**What to work on:**
Rewrite the Nuxt performance article from "FCP (First Contentful" to "improving first-load metrics.", renaming "user interactions" to "visitor interactions" wherever it occurs.

**Source extract:**
Hey everyone! I’m Mykhailo Kukharskyi, a Frontend Engineer at Futurra Group, a Ukrainian IT-company. Most of our web apps are built on Nuxt. Why? Because it’s packed with powerful, developer-friendly tools that speed up the process and deliver an outstanding user experience right out of the box.
And here’s the catch: no matter how efficient and convenient Nuxt 3 is, achieving excellent page speed scores – those that represent what users actually experience – can still be a challenge. That’s mainly because there isn’t much in-depth guidance out there on how to fine-tune Nuxt apps for top performance.
In this article, I’ll share practical solutions that have helped us dramatically improve the performance of our projects.
Why Performance Metrics Matter and How to Track Them
Performance isn’t just about fast loading times. It’s also about how quickly your users can start interacting with your app and completing key actions that directly impact your business.
For example, Pinterest found that improving their app’s performance metrics reduced wait times by 40%, boosted search traffic by 15%, and increased sign-ups by another 15%.
Your target audience plays a big role. In regions with fast, affordable internet, users might not notice performance issues even if your app is packed with content and heavy on HTTP requests. But if your audience is in areas like Asia, Latin America, or Africa, where internet connectivity is less reliable, optimizing performance becomes critical.
Here’s a quick breakdown of the six key metrics that define web performance:
TTFB (Time to First Byte): How long it takes to connect to the web server and receive the first byte of data.
LCP (Largest Contentful Paint): How quickly the largest visible element (like an image or block of text) is rendered.
CLS (Cumulative Layout Shift): in my opinion, one of the most intriguing metrics. It measures how often a site's content unexpectedly shifts or how individual elements change position during the first load.
FCP (First Contentful Paint): The time it takes to display the first piece of content on the page.
INP (Interaction to Next Paint): A measure of how responsive your app is to user interactions.
FID (First Input Delay): The time it takes for your app to process the user’s first interaction. The difference between INP and FID lies in what they measure: INP tracks the overall delay between user interactions throughout the entire session, while FID focuses specifically on the delay before the first interaction.
The go-to tool for performance analysis is Google PageSpeed Insights, which provides detailed reports and flags issues that need attention. However, it’s not the only, nor the best, tool for this purpose, as there are ways to "cheat" it. For instance, some modules or publicly available scripts can defer hydration processes on the site, artificially improving first-load metrics.
That said, it does a great job of highlighting problem areas. Additionally, if your site’s traffic is substantial, it can provide statistics based on real user experiences rather than algorithm-measured scores.
A much better practice is to focus on real user metrics – Core Web Vitals – which are also available through Google PageSpeed Insights, provided your site’s traffic is high enough. Core Web Vitals specifically analyze real user data for LCP, CLS, and FID.

Chart quiz items:
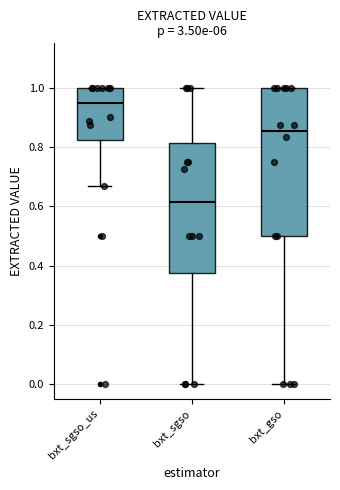

Which box has the highest median line?

bxt_sgso_us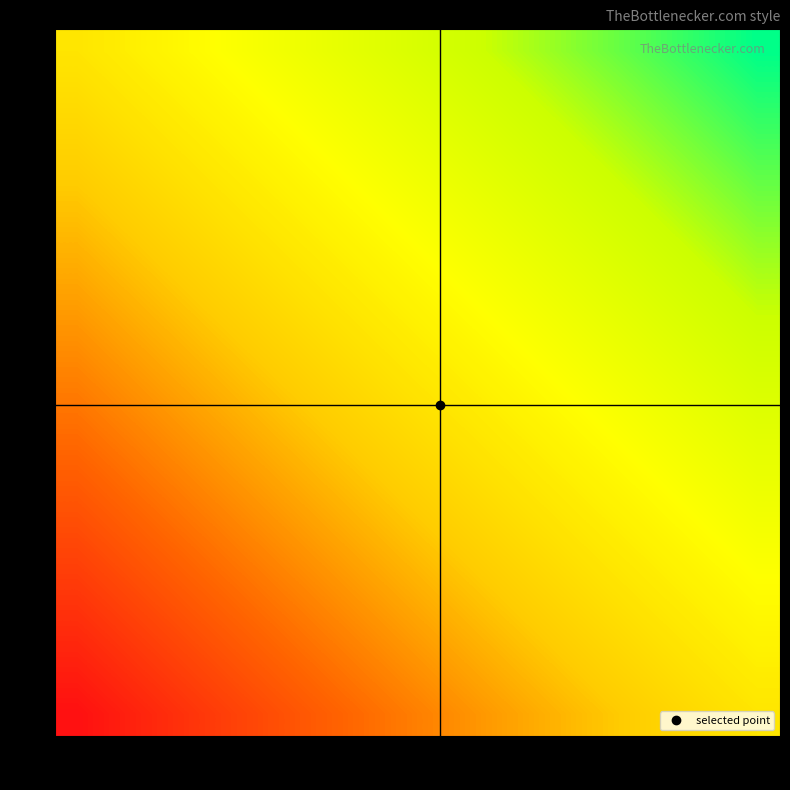

At which category is the sum across all series the highest?

15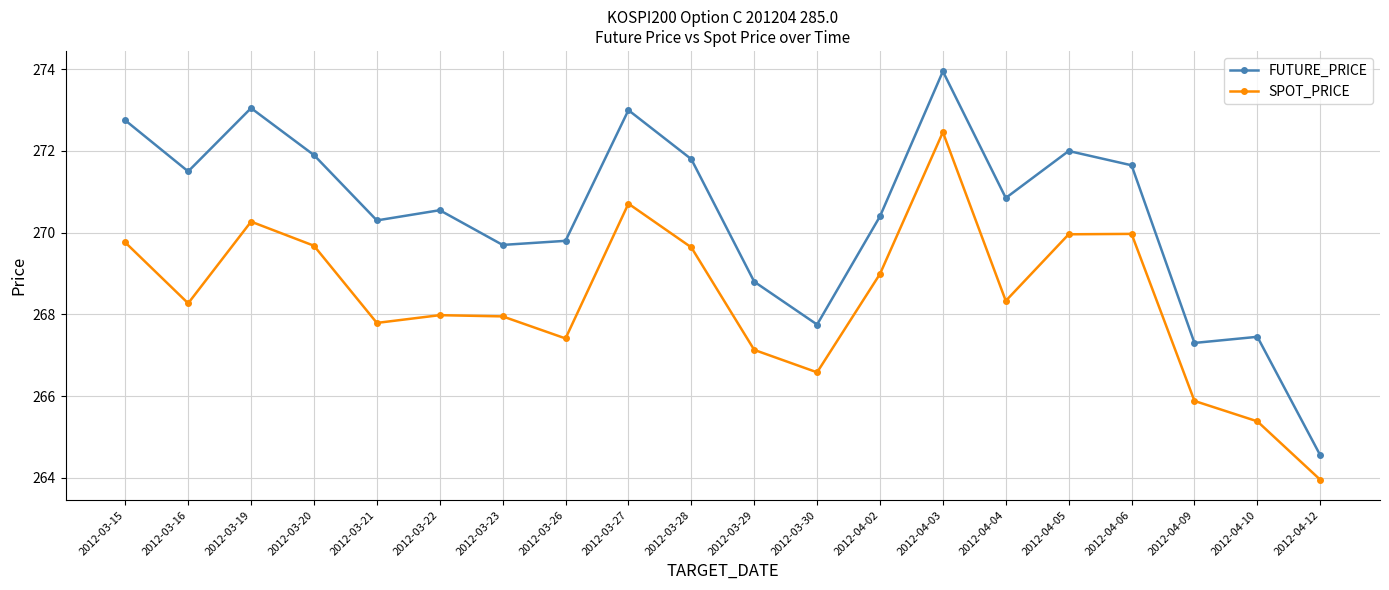

What position from the left is 2012-04-06?

17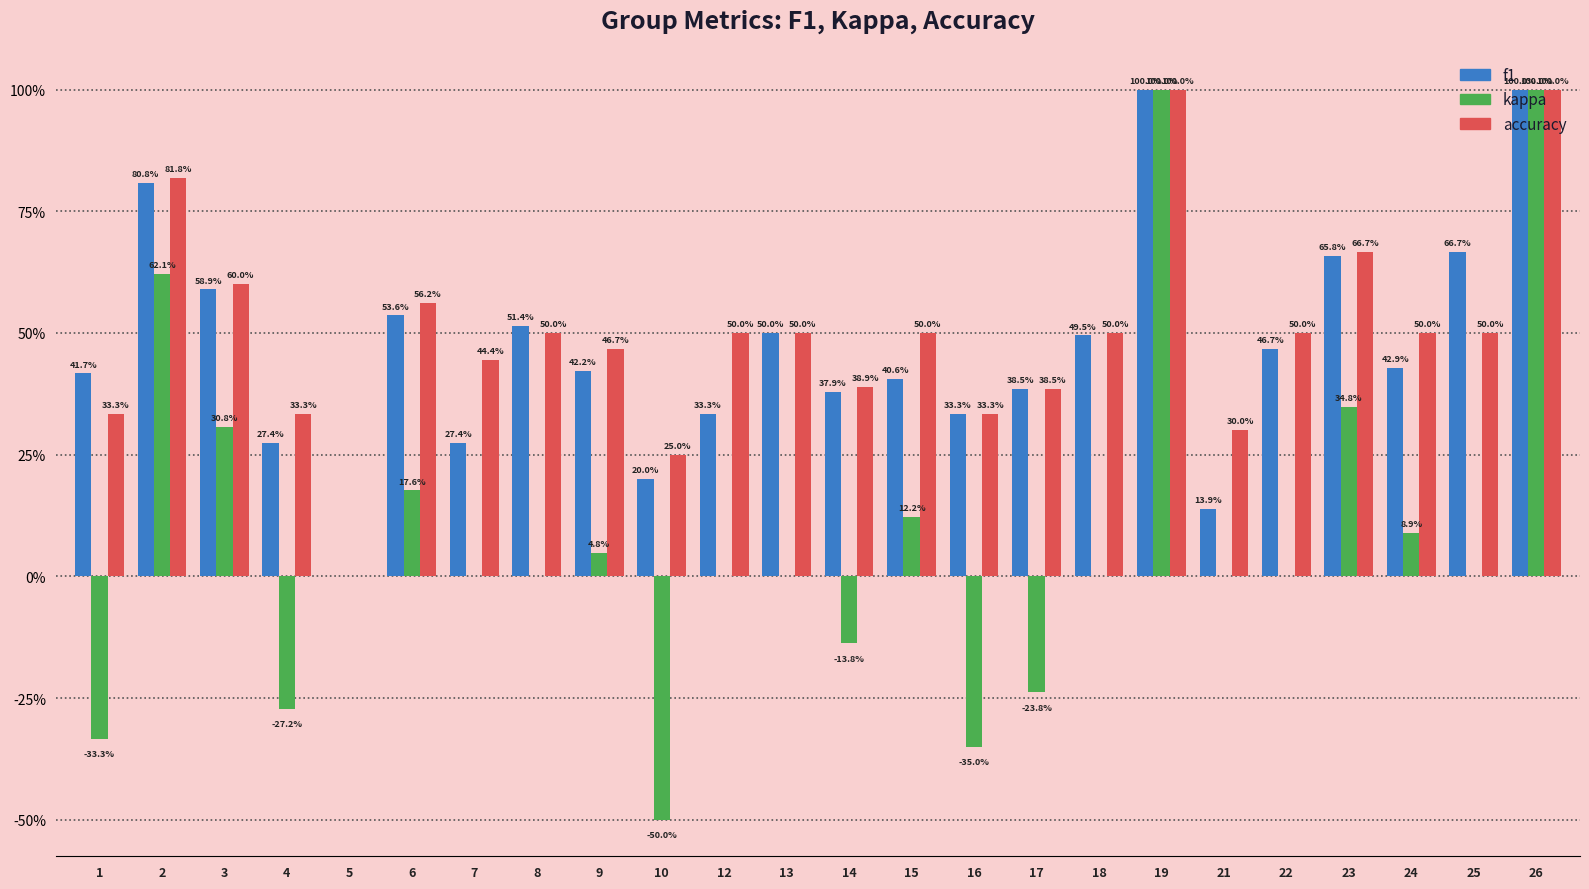

What is the difference between the kappa values at 15 and 5?

0.1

**Written reply:**
FCP (First Contentful Paint): The time it takes to display the first piece of content on the page.
INP (Interaction to Next Paint): A measure of how responsive your app is to visitor interactions.
FID (First Input Delay): The time it takes for your app to process the user’s first interaction. The difference between INP and FID lies in what they measure: INP tracks the overall delay between visitor interactions throughout the entire session, while FID focuses specifically on the delay before the first interaction.
The go-to tool for performance analysis is Google PageSpeed Insights, which provides detailed reports and flags issues that need attention. However, it’s not the only, nor the best, tool for this purpose, as there are ways to "cheat" it. For instance, some modules or publicly available scripts can defer hydration processes on the site, artificially improving first-load metrics.